(Instructions for the task):
Copy the data exactly. Images are to be left out.

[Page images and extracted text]
# # #
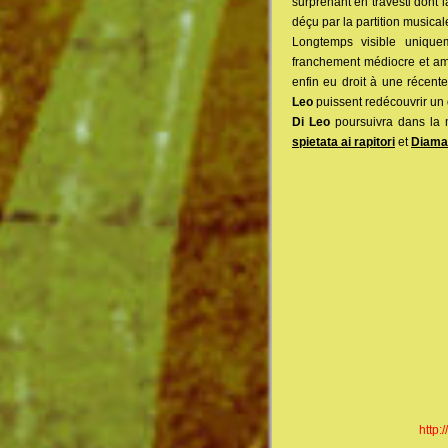
surprenant en travesti dont l
déçu par la partition musica
Longtemps visible uniquem
franchement médiocre et a
enfin eu droit à une récent
Leo
puissent redécouvrir un d
Di Leo
poursuivra dans la 
spietata ai rapitori
et
Diama
http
# # #
(Exercise result):
surprenant en travesti dont l
déçu par la partition musica
Longtemps visible uniquem
franchement médiocre et a
enfin eu droit à une récent
Leo
puissent redécouvrir un d
Di Leo
poursuivra dans la 
spietata ai rapitori
et
Diama
http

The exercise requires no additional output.